Während Bacteriorhodopsin (bR) in der Purpurmembran des Halobacterium salinarium vorkommt, findet man Rhodopsin in den Sehstäbchen der Netzhaut von Wirbeltieren. Dennoch gibt es eine Reihe von Gemeinsamkeiten, z.B. ist im Inneren beider Proteine der Chromophor Retinal kovalent gebunden. Durch Absorption von Licht wird die biologische Funktion der Proteine gestartet. Um diese biologische Funktion auf molekularer Ebene zu verstehen, werden Photospannungsmessungen durchgeführt, die Aufschluß über die Ladungsverschiebungen innerhalb des Proteins geben. Zusätzlich gibt die Absorptionsspektroskopie Erkenntnisse über lokale Änderungen in der Umgebung des Chromophors.
In einem Reaktionszyklus durchläuft Bacteriorhodopsin eine Abfolge von strukturellen Änderungen und Ladungsverschiebungen, deren Zwischenzustände als Intermediate bezeichnet werden. Beim Durchlaufen des Zyklus wird ein Proton von der zytoplasmatischen Seite der Zelle zur extrazellulären Seite transportiert. Der dadurch entstandene Potentialunterschied zwischen den Membranoberflächen wird in Photospannungsmessungen detektiert. Ein Nebeneffekt dieses Potentialunterschiedes ist nun, daß er dem weiteren Ladungstransport entgegenwirkt, d.h. die Kinetik des Transportzyklus bei mehrfacher Anregung wird verändert. Im ersten Teil der Arbeit wird dieser Aufladungseffekt mit Hilfe von Doppelblitzexperimenten untersucht. Mit einer ersten Anregung wird ein Potential über der Membran erzeugt und mit einer weiteren wird die veränderte Kinetik nachgewiesen.
In einem weiteren Teil der Arbeit wird nun die Wellenlänge des zweiten Blitzes so gewählt, daß dieser die Intermediate des Photozyklus anregt. Mit einem zweiten Blitz blauer Farbe kann beispielsweise das sogenannte M-Intermediat von bR angeregt werden. Dadurch wird das Protein innerhalb von einigen hundert Nanosekunden in den Ausgangszustand zurückversetzt. Diese Reaktion kann in elektrischen und optischen Messungen zeitaufgelöst detektiert werden. Eine genaue Untersuchung dieser Rückreaktion, bei unterschiedlichem Zeitabstand zwischen den beiden Blitzen und bei unterschiedlichem pH der Lösung, führt zur Interpretation, daß die Reaktion von verschiedenen M-Intermediaten erfolgt, die sich durch die Protonierung der Abgabegruppe an der extrazellulären Oberfläche unterscheiden. Danach existiert also eine Kopplung des Protonierungsgleichgewichtes im Inneren der Membran mit dem Gleichgewicht auf der Membranoberfläche. Um diese Interpretation zu untermauern, werden Untersuchungen an Mutanten durchgeführt, bei denen an einer definierten Stelle im Protein eine geladene Aminosäure ausgetauscht ist. Dadurch wird die Kopplung gezielt gestört, und die Rückreaktion erfolgt mit veränderter Kinetik.

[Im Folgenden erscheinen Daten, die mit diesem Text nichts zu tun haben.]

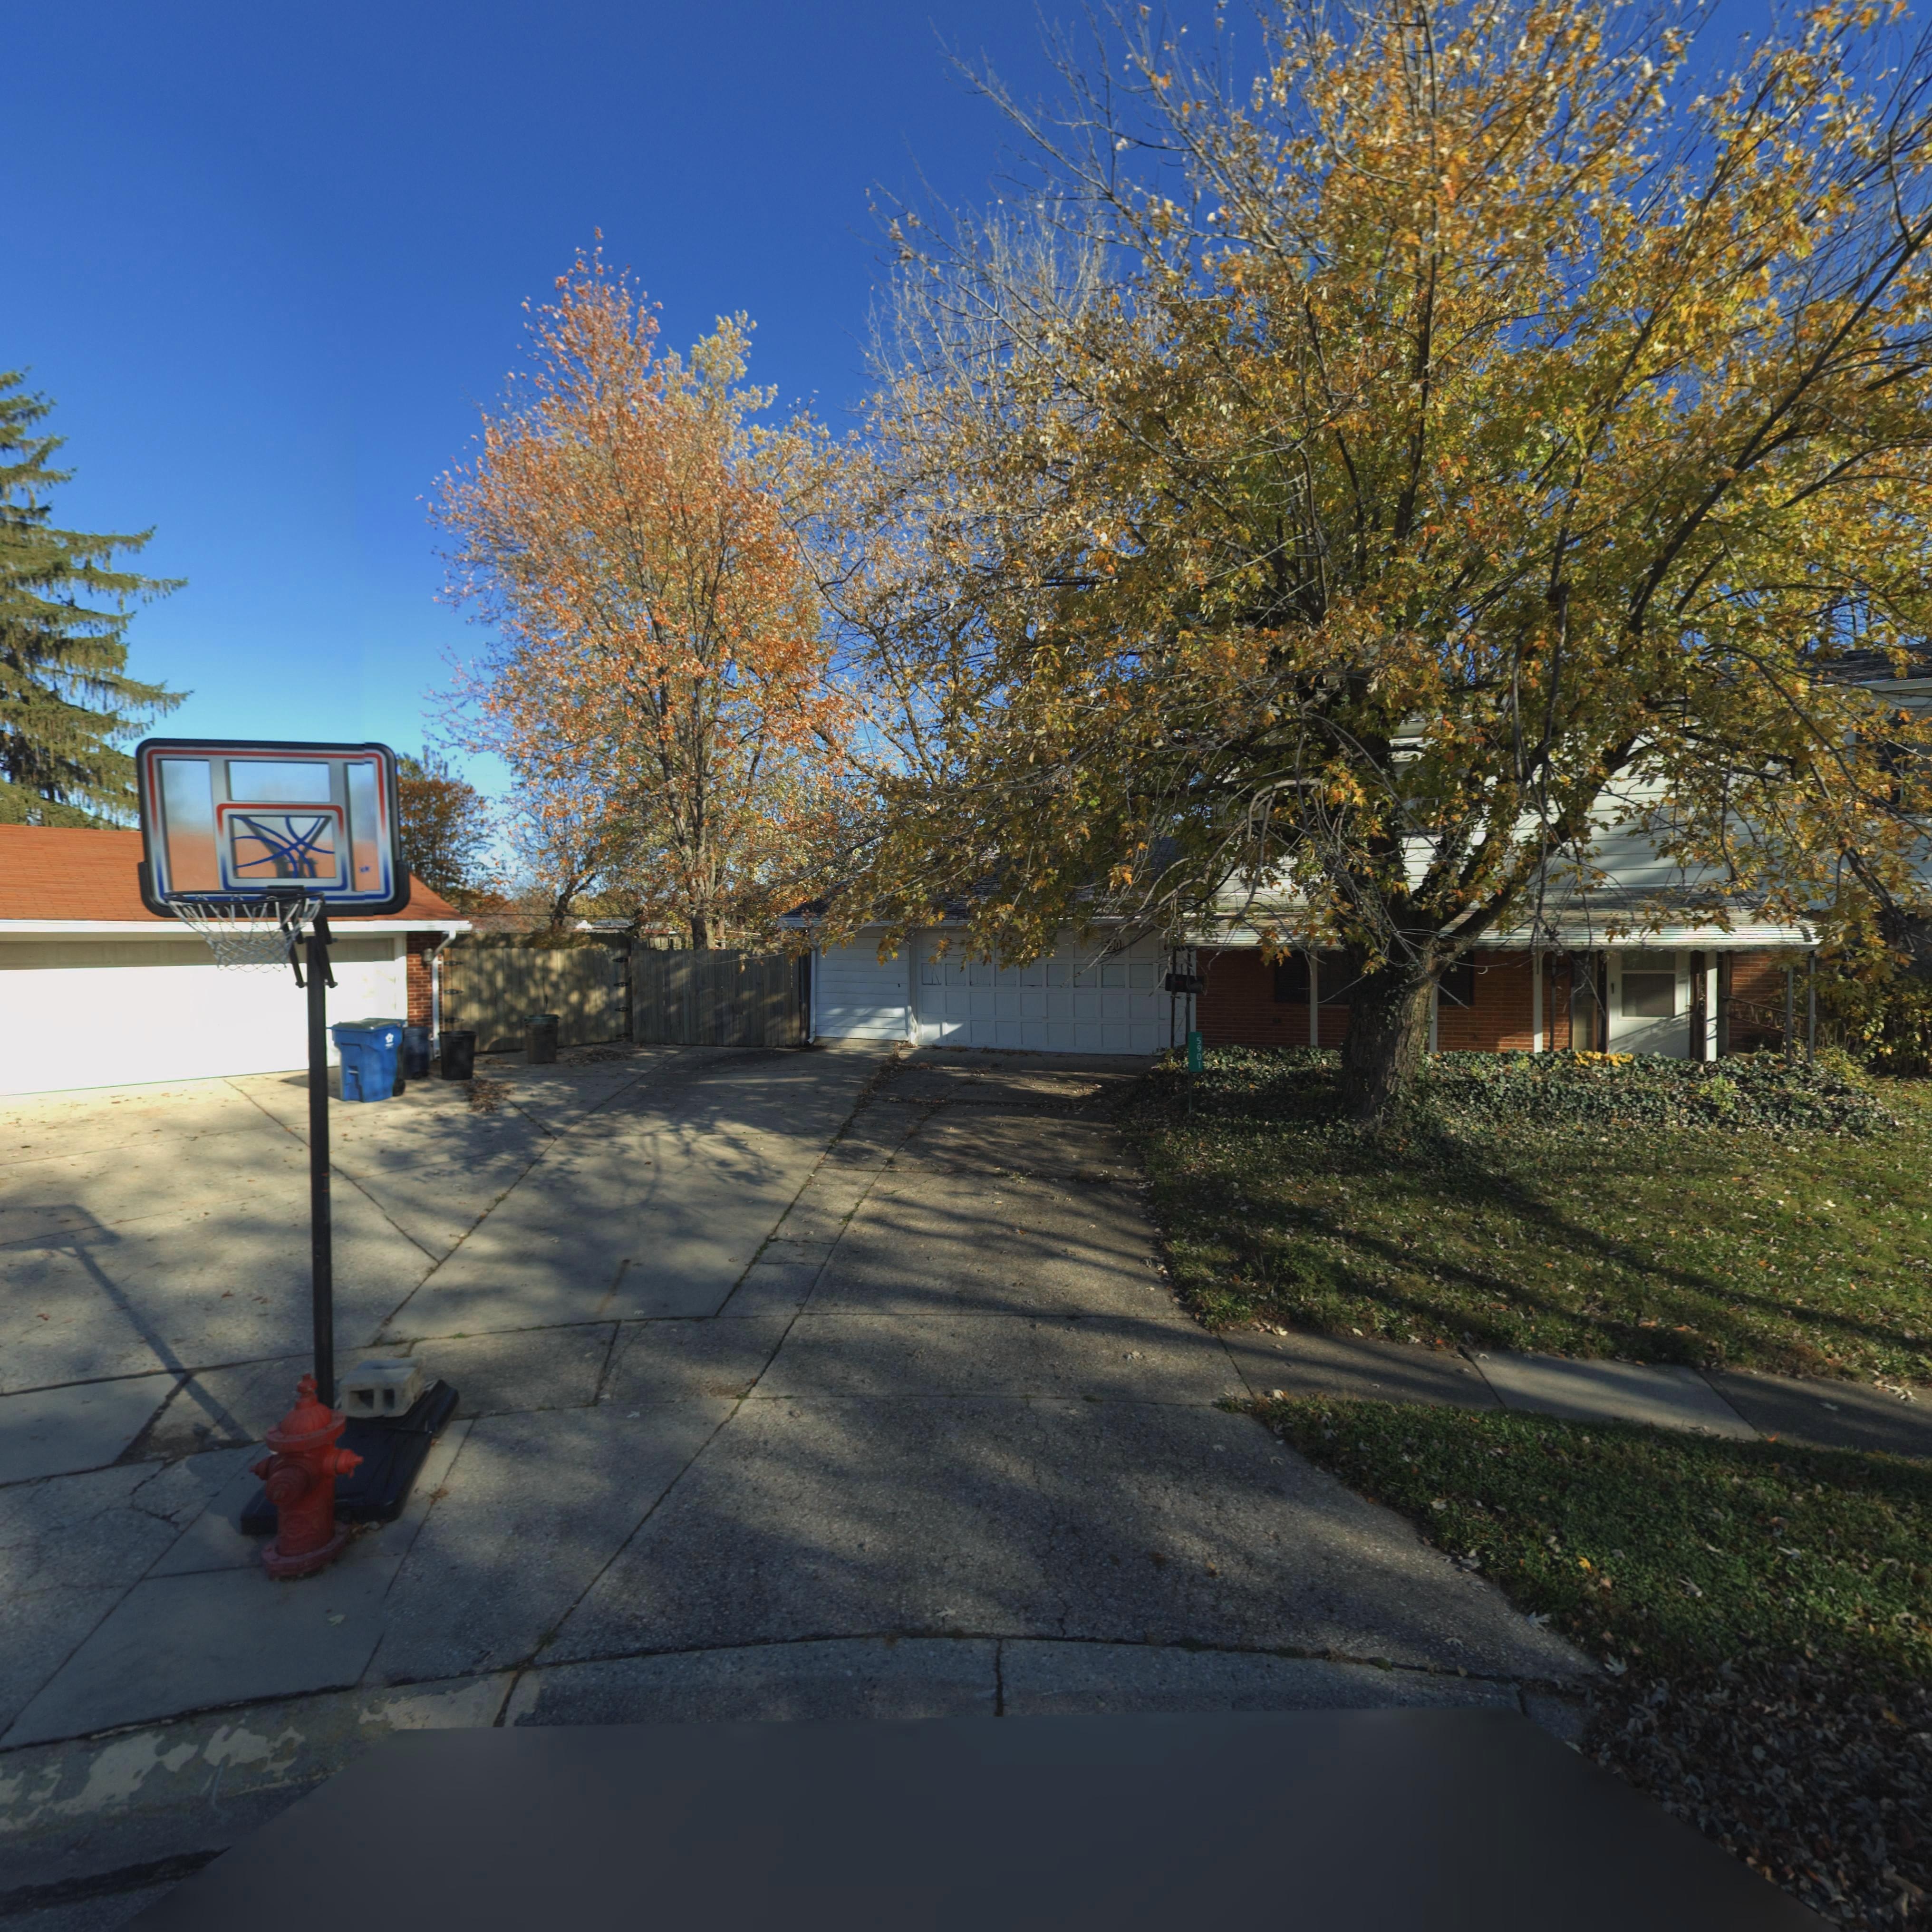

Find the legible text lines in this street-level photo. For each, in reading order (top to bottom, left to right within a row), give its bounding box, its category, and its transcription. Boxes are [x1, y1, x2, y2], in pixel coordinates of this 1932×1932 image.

[1113, 937, 1121, 952] StreetNumber: 0
[1598, 952, 1607, 973] StreetNumber: 01
[1195, 1036, 1203, 1070] StreetNumber: 5901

In der Reaktionskaskade von Rhodopsin, an dessen Ende der Chromophor vom Protein abgespalten wird, existiert ein dem M Intermediat von bR sehr ähnlicher Zustand (MII). Auch hier ist die Bindungsstelle des Chromophors im Inneren der Membran deprotoniert. Elektrische und optische Messungen der pH- Abhängigkeit der Bildungskinetik dieses MII Intermediates können auch hier mit einer Kopplung des Protonierungsgleichgewichtes im Inneren der Membran mit dem Gleichgewicht auf der Oberfläche erklärt werden. Im Gegensatz zu bR erfolgt hier die Kopplung an eine Protonenaufnahme.